● TASK TO CARRY OUT
Copy nothing from the entries below except the lines from the one containing "Last December, I" through the one containing "But as Steve", and copy those exactly.

● ENTRIES SUPPLIED
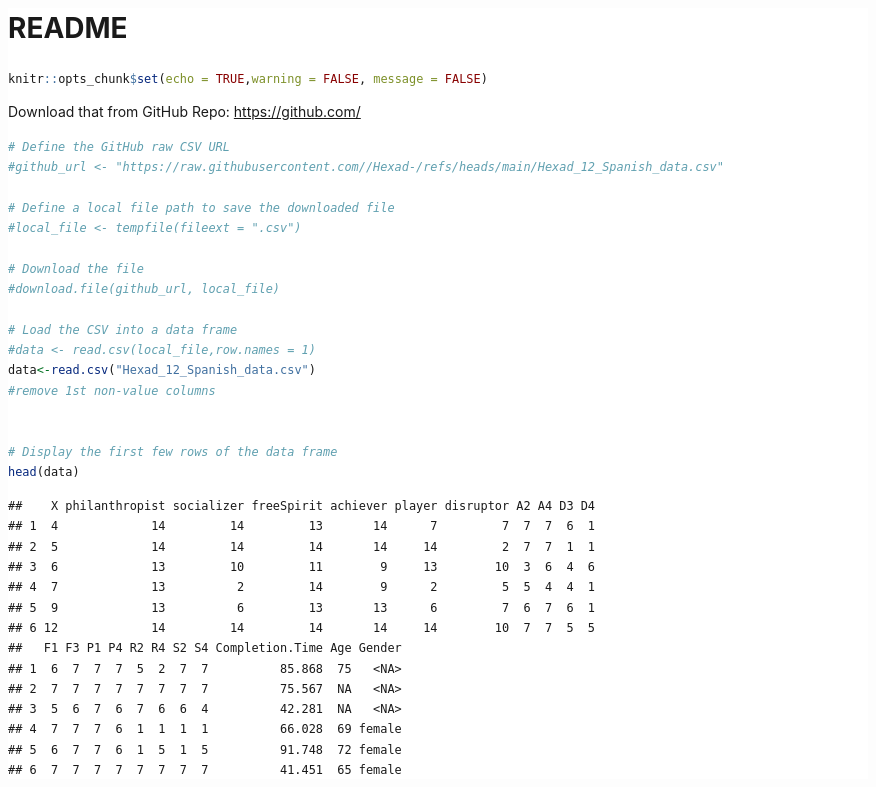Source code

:README
================

``` r
knitr::opts_chunk$set(echo = TRUE,warning = FALSE, message = FALSE)
```

Download that from GitHub Repo: <https://github.com/>

``` r
# Define the GitHub raw CSV URL
#github_url <- "https://raw.githubusercontent.com//Hexad-/refs/heads/main/Hexad_12_Spanish_data.csv"

# Define a local file path to save the downloaded file
#local_file <- tempfile(fileext = ".csv")

# Download the file
#download.file(github_url, local_file)

# Load the CSV into a data frame
#data <- read.csv(local_file,row.names = 1)
data<-read.csv("Hexad_12_Spanish_data.csv")
#remove 1st non-value columns


# Display the first few rows of the data frame
head(data)
```

    ##    X philanthropist socializer freeSpirit achiever player disruptor A2 A4 D3 D4
    ## 1  4             14         14         13       14      7         7  7  7  6  1
    ## 2  5             14         14         14       14     14         2  7  7  1  1
    ## 3  6             13         10         11        9     13        10  3  6  4  6
    ## 4  7             13          2         14        9      2         5  5  4  4  1
    ## 5  9             13          6         13       13      6         7  6  7  6  1
    ## 6 12             14         14         14       14     14        10  7  7  5  5
    ##   F1 F3 P1 P4 R2 R4 S2 S4 Completion.Time Age Gender
    ## 1  6  7  7  7  5  2  7  7          85.868  75   <NA>
    ## 2  7  7  7  7  7  7  7  7          75.567  NA   <NA>
    ## 3  5  6  7  6  7  6  6  4          42.281  NA   <NA>
    ## 4  7  7  7  6  1  1  1  1          66.028  69 female
    ## 5  6  7  7  6  1  5  1  5          91.748  72 female
    ## 6  7  7  7  7  7  7  7  7          41.451  65 female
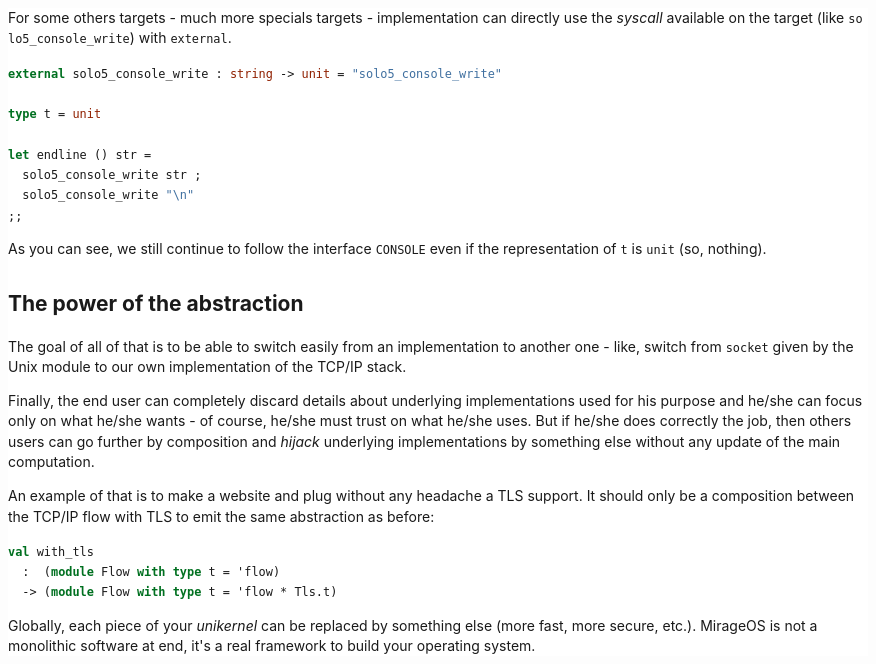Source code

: For some others targets - much more specials targets - implementation can
directly use the *syscall* available on the target (like `solo5_console_write`)
with `external`.

```ocaml
external solo5_console_write : string -> unit = "solo5_console_write"

type t = unit

let endline () str =
  solo5_console_write str ;
  solo5_console_write "\n"
;;
```

As you can see, we still continue to follow the interface `CONSOLE` even if the
representation of `t` is `unit` (so, nothing).

## The power of the abstraction

The goal of all of that is to be able to switch easily from an implementation
to another one - like, switch from `socket` given by the Unix module to our own
implementation of the TCP/IP stack.

Finally, the end user can completely discard details about underlying
implementations used for his purpose and he/she can focus only on what he/she
wants - of course, he/she must trust on what he/she uses. But if he/she does
correctly the job, then others users can go further by composition and *hijack*
underlying implementations by something else without any update of the main
computation.

An example of that is to make a website and plug without any headache a TLS
support. It should only be a composition between the TCP/IP flow with TLS to
emit the same abstraction as before:

```ocaml
val with_tls
  :  (module Flow with type t = 'flow)
  -> (module Flow with type t = 'flow * Tls.t)
```

Globally, each piece of your *unikernel* can be replaced by something else
(more fast, more secure, etc.). MirageOS is not a monolithic software at end,
it's a real framework to build your operating system.
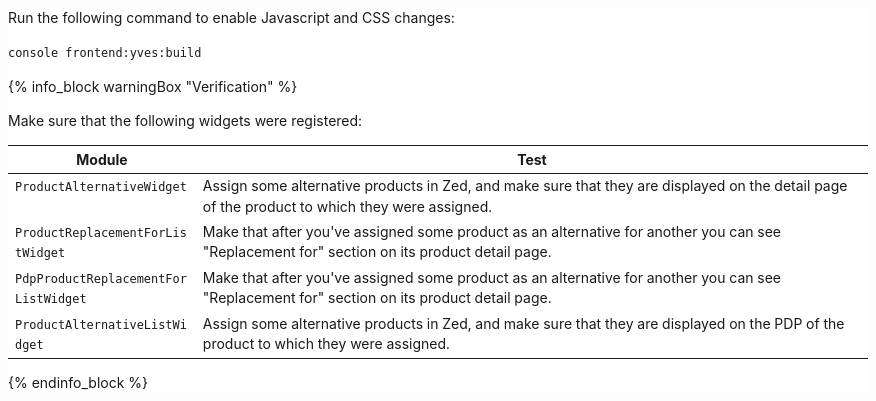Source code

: Run the following command to enable Javascript and CSS changes:
```bash
console frontend:yves:build 
```

{% info_block warningBox "Verification" %}

Make sure that the following widgets were registered:

|Module|Test|
|--- |--- |
|`ProductAlternativeWidget`|Assign some alternative products in Zed, and make sure that they are displayed on the detail page of the product to which they were assigned.|
|`ProductReplacementForListWidget`|Make that after you've assigned some product as an alternative for another you can see "Replacement for" section on its product detail page.|
|`PdpProductReplacementForListWidget`|Make that after you've assigned some product as an alternative for another you can see "Replacement for" section on its product detail page.|
|`ProductAlternativeListWidget`|Assign some alternative products in Zed, and make sure that they are displayed on the PDP of the product to which they were assigned.|

{% endinfo_block %}
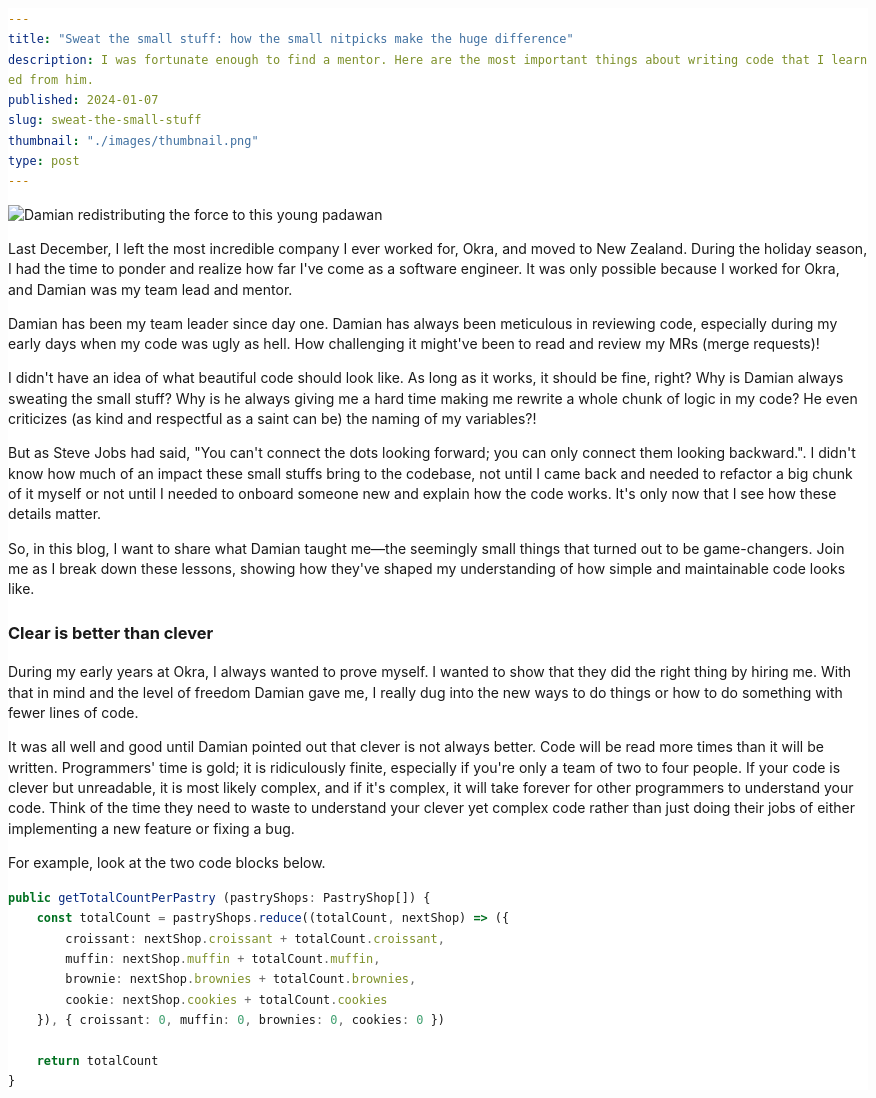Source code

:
 ```yaml
---
title: "Sweat the small stuff: how the small nitpicks make the huge difference"
description: I was fortunate enough to find a mentor. Here are the most important things about writing code that I learned from him.
published: 2024-01-07
slug: sweat-the-small-stuff
thumbnail: "./images/thumbnail.png"
type: post
---
```


![Damian redistributing the force to this young padawan](images/damo-matt-meetup.jpg)

Last December, I left the most incredible company I ever worked for, Okra, and moved to New Zealand. During the holiday season, I had the time to ponder and realize how far I've come as a software engineer. It was only possible because I worked for Okra, and Damian was my team lead and mentor.

Damian has been my team leader since day one. Damian has always been meticulous in reviewing code, especially during my early days when my code was ugly as hell. How challenging it might've been to read and review my MRs (merge requests)!

I didn't have an idea of what beautiful code should look like. As long as it works, it should be fine, right? Why is Damian always sweating the small stuff? Why is he always giving me a hard time making me rewrite a whole chunk of logic in my code? He even criticizes (as kind and respectful as a saint can be) the naming of my variables?!

But as Steve Jobs had said, "You can't connect the dots looking forward; you can only connect them looking backward.". I didn't know how much of an impact these small stuffs bring to the codebase, not until I came back and needed to refactor a big chunk of it myself or not until I needed to onboard someone new and explain how the code works. It's only now that I see how these details matter.

So, in this blog, I want to share what Damian taught me—the seemingly small things that turned out to be game-changers. Join me as I break down these lessons, showing how they've shaped my understanding of how simple and maintainable code looks like.

### Clear is better than clever

During my early years at Okra, I always wanted to prove myself. I wanted to show that they did the right thing by hiring me. With that in mind and the level of freedom Damian gave me, I really dug into the new ways to do things or how to do something with fewer lines of code. 

It was all well and good until Damian pointed out that clever is not always better. Code will be read more times than it will be written. Programmers' time is gold; it is ridiculously finite, especially if you're only a team of two to four people. If your code is clever but unreadable, it is most likely complex, and if it's complex, it will take forever for other programmers to understand your code. Think of the time they need to waste to understand your clever yet complex code rather than just doing their jobs of either implementing a new feature or fixing a bug.

For example, look at the two code blocks below.

```typescript
public getTotalCountPerPastry (pastryShops: PastryShop[]) {
    const totalCount = pastryShops.reduce((totalCount, nextShop) => ({
        croissant: nextShop.croissant + totalCount.croissant,
        muffin: nextShop.muffin + totalCount.muffin,
        brownie: nextShop.brownies + totalCount.brownies,
        cookie: nextShop.cookies + totalCount.cookies
    }), { croissant: 0, muffin: 0, brownies: 0, cookies: 0 })

    return totalCount
}
```
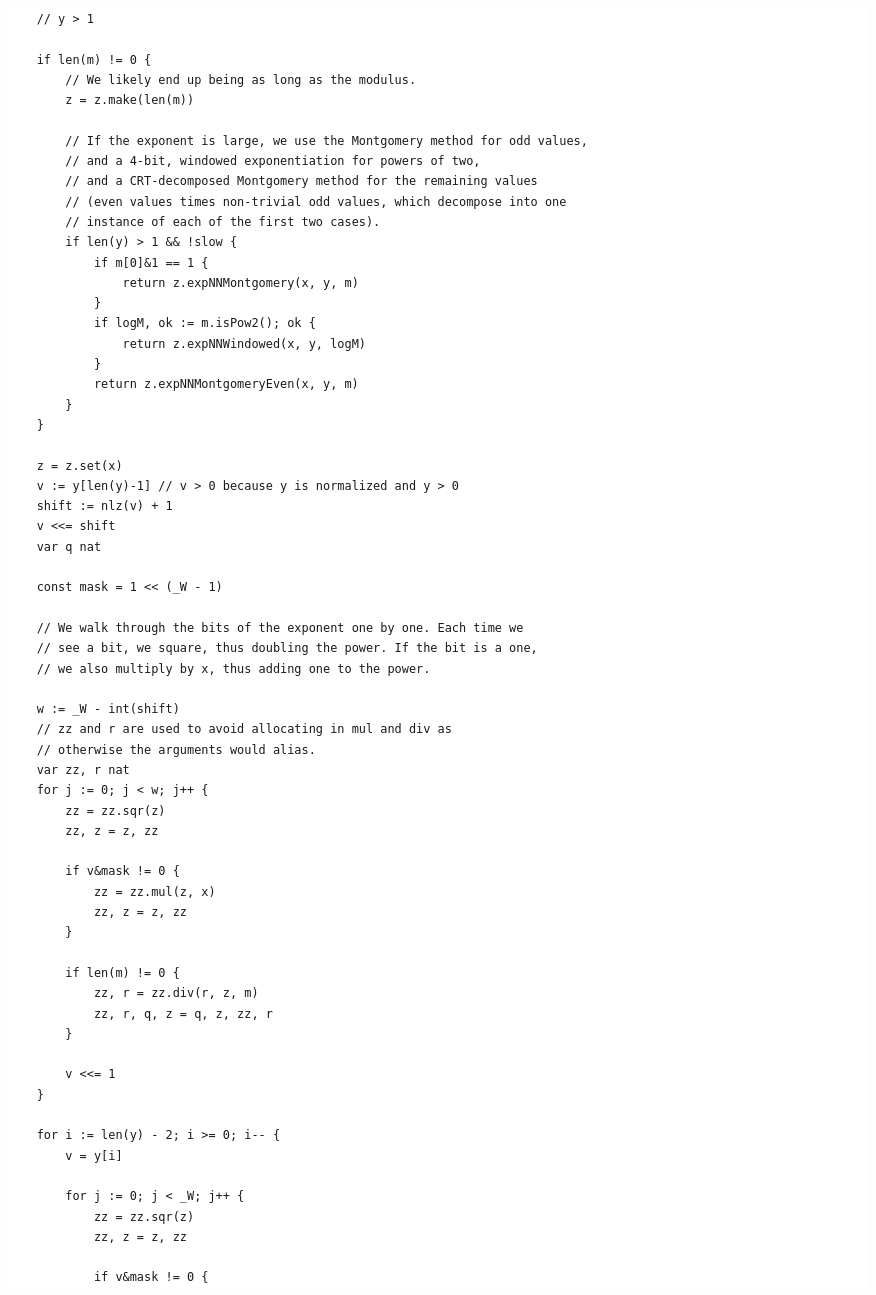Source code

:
 ```
	// y > 1

	if len(m) != 0 {
		// We likely end up being as long as the modulus.
		z = z.make(len(m))

		// If the exponent is large, we use the Montgomery method for odd values,
		// and a 4-bit, windowed exponentiation for powers of two,
		// and a CRT-decomposed Montgomery method for the remaining values
		// (even values times non-trivial odd values, which decompose into one
		// instance of each of the first two cases).
		if len(y) > 1 && !slow {
			if m[0]&1 == 1 {
				return z.expNNMontgomery(x, y, m)
			}
			if logM, ok := m.isPow2(); ok {
				return z.expNNWindowed(x, y, logM)
			}
			return z.expNNMontgomeryEven(x, y, m)
		}
	}

	z = z.set(x)
	v := y[len(y)-1] // v > 0 because y is normalized and y > 0
	shift := nlz(v) + 1
	v <<= shift
	var q nat

	const mask = 1 << (_W - 1)

	// We walk through the bits of the exponent one by one. Each time we
	// see a bit, we square, thus doubling the power. If the bit is a one,
	// we also multiply by x, thus adding one to the power.

	w := _W - int(shift)
	// zz and r are used to avoid allocating in mul and div as
	// otherwise the arguments would alias.
	var zz, r nat
	for j := 0; j < w; j++ {
		zz = zz.sqr(z)
		zz, z = z, zz

		if v&mask != 0 {
			zz = zz.mul(z, x)
			zz, z = z, zz
		}

		if len(m) != 0 {
			zz, r = zz.div(r, z, m)
			zz, r, q, z = q, z, zz, r
		}

		v <<= 1
	}

	for i := len(y) - 2; i >= 0; i-- {
		v = y[i]

		for j := 0; j < _W; j++ {
			zz = zz.sqr(z)
			zz, z = z, zz

			if v&mask != 0 {
```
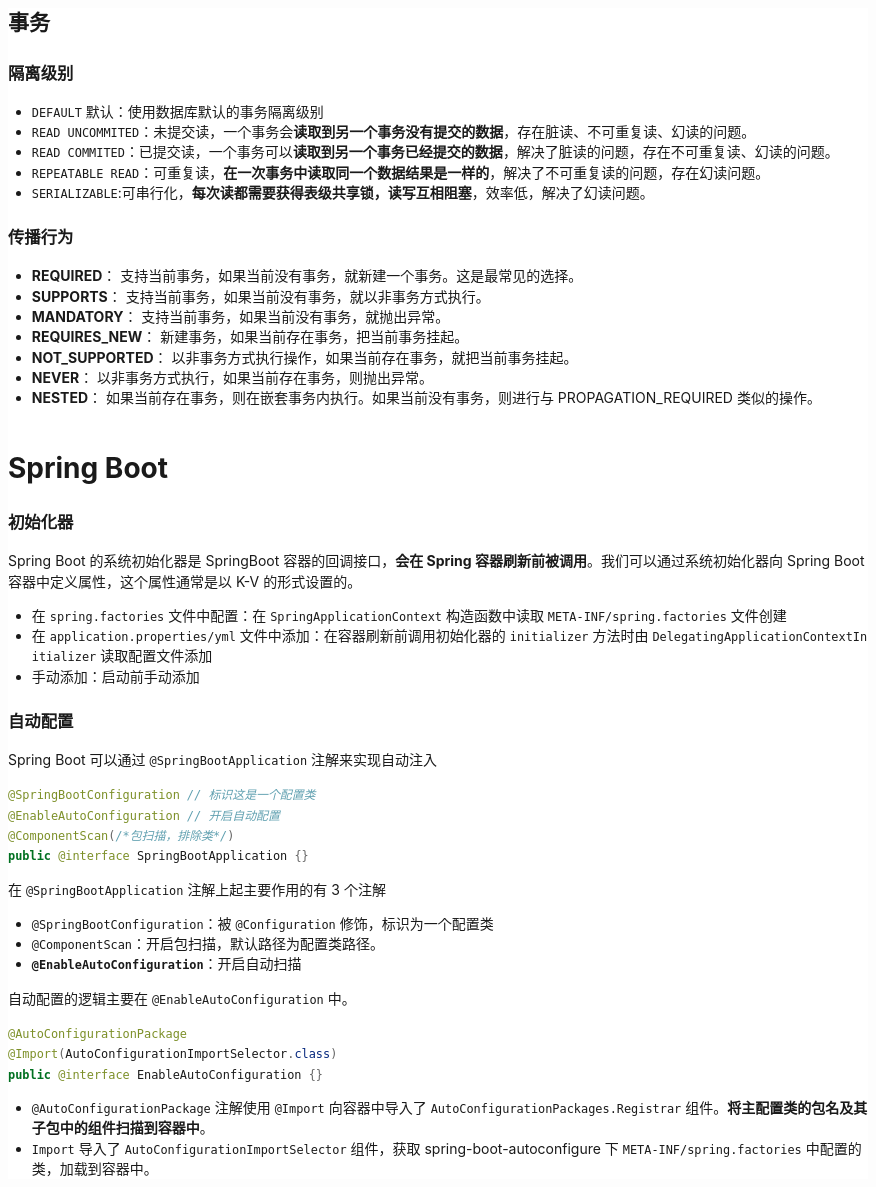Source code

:## 事务

### 隔离级别

- `DEFAULT` 默认：使用数据库默认的事务隔离级别
- `READ UNCOMMITED`：未提交读，一个事务会**读取到另一个事务没有提交的数据**，存在脏读、不可重复读、幻读的问题。
- `READ COMMITED`：已提交读，一个事务可以**读取到另一个事务已经提交的数据**，解决了脏读的问题，存在不可重复读、幻读的问题。
- `REPEATABLE READ`：可重复读，**在一次事务中读取同一个数据结果是一样的**，解决了不可重复读的问题，存在幻读问题。
- `SERIALIZABLE`:可串行化，**每次读都需要获得表级共享锁，读写互相阻塞**，效率低，解决了幻读问题。

### 传播行为

- **REQUIRED**： 支持当前事务，如果当前没有事务，就新建一个事务。这是最常见的选择。
- **SUPPORTS**： 支持当前事务，如果当前没有事务，就以非事务方式执行。
- **MANDATORY**：  支持当前事务，如果当前没有事务，就抛出异常。
- **REQUIRES_NEW**： 新建事务，如果当前存在事务，把当前事务挂起。
- **NOT_SUPPORTED**： 以非事务方式执行操作，如果当前存在事务，就把当前事务挂起。
- **NEVER**： 以非事务方式执行，如果当前存在事务，则抛出异常。
- **NESTED**： 如果当前存在事务，则在嵌套事务内执行。如果当前没有事务，则进行与 PROPAGATION_REQUIRED 类似的操作。

# Spring Boot

### 初始化器

 Spring Boot 的系统初始化器是 SpringBoot 容器的回调接口，**会在 Spring 容器刷新前被调用**。我们可以通过系统初始化器向 Spring Boot 容器中定义属性，这个属性通常是以 K-V 的形式设置的。

- 在 `spring.factories` 文件中配置：在 `SpringApplicationContext` 构造函数中读取 `META-INF/spring.factories` 文件创建
- 在 `application.properties/yml` 文件中添加：在容器刷新前调用初始化器的 `initializer` 方法时由 `DelegatingApplicationContextInitializer` 读取配置文件添加
- 手动添加：启动前手动添加

### 自动配置

Spring Boot 可以通过 `@SpringBootApplication` 注解来实现自动注入

```java
@SpringBootConfiguration // 标识这是一个配置类
@EnableAutoConfiguration // 开启自动配置
@ComponentScan(/*包扫描，排除类*/)
public @interface SpringBootApplication {}
```

在 `@SpringBootApplication` 注解上起主要作用的有 3 个注解

- `@SpringBootConfiguration`：被 `@Configuration` 修饰，标识为一个配置类
- `@ComponentScan`：开启包扫描，默认路径为配置类路径。
- **`@EnableAutoConfiguration`**：开启自动扫描

自动配置的逻辑主要在 `@EnableAutoConfiguration` 中。

```java
@AutoConfigurationPackage
@Import(AutoConfigurationImportSelector.class)
public @interface EnableAutoConfiguration {}
```

- `@AutoConfigurationPackage` 注解使用 `@Import` 向容器中导入了 `AutoConfigurationPackages.Registrar` 组件。**将主配置类的包名及其子包中的组件扫描到容器中**。
- `Import` 导入了 `AutoConfigurationImportSelector` 组件，获取 spring-boot-autoconfigure 下 `META-INF/spring.factories` 中配置的类，加载到容器中。

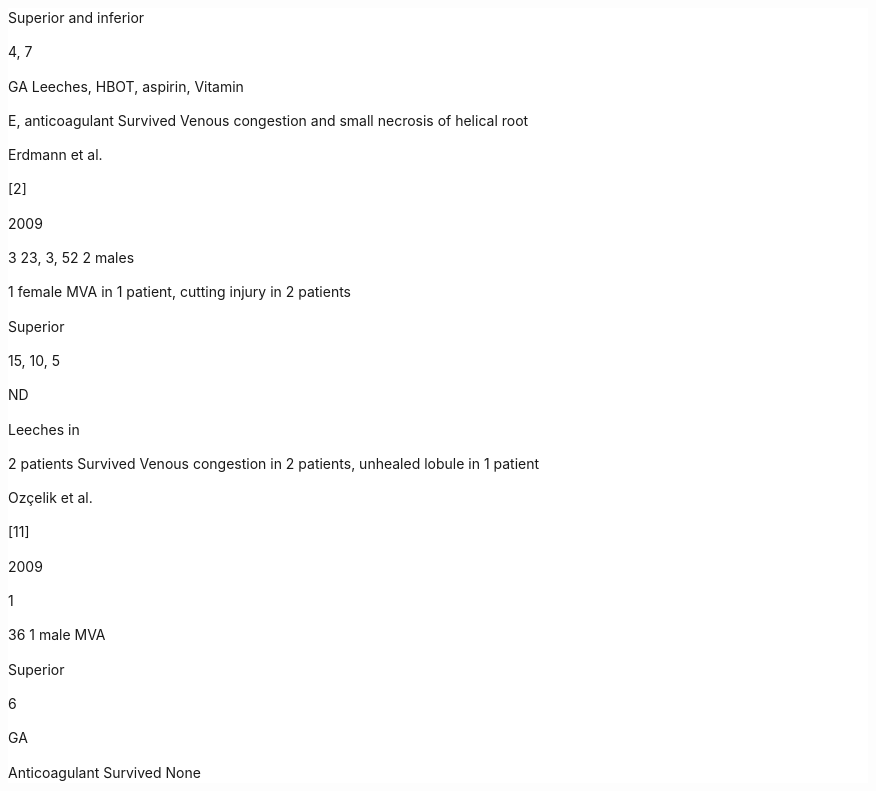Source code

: Superior and inferior 

4, 7 

GA 
Leeches, HBOT, 
aspirin, Vitamin 

E, anticoagulant 
Survived Venous congestion 
and small necrosis of 
helical root 

Erdmann 
et al. 

[2] 

2009 

3 
23, 3, 52 2 males 

1 female 
MVA in 1 patient, cutting 
injury in 2 patients 

Superior 

15, 10, 5 

ND 

Leeches in 

2 patients 
Survived Venous congestion in 
2 patients, unhealed 
lobule in 1 patient 

Ozçelik 
et al. 

[11] 

2009 

1 

36 
1 male MVA 

Superior 

6 

GA 

Anticoagulant 
Survived None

● TASK ANSWER
Last December, I left the most incredible company I ever worked for, Okra, and moved to New Zealand. During the holiday season, I had the time to ponder and realize how far I've come as a software engineer. It was only possible because I worked for Okra, and Damian was my team lead and mentor.

Damian has been my team leader since day one. Damian has always been meticulous in reviewing code, especially during my early days when my code was ugly as hell. How challenging it might've been to read and review my MRs (merge requests)!

I didn't have an idea of what beautiful code should look like. As long as it works, it should be fine, right? Why is Damian always sweating the small stuff? Why is he always giving me a hard time making me rewrite a whole chunk of logic in my code? He even criticizes (as kind and respectful as a saint can be) the naming of my variables?!

But as Steve Jobs had said, "You can't connect the dots looking forward; you can only connect them looking backward.". I didn't know how much of an impact these small stuffs bring to the codebase, not until I came back and needed to refactor a big chunk of it myself or not until I needed to onboard someone new and explain how the code works. It's only now that I see how these details matter.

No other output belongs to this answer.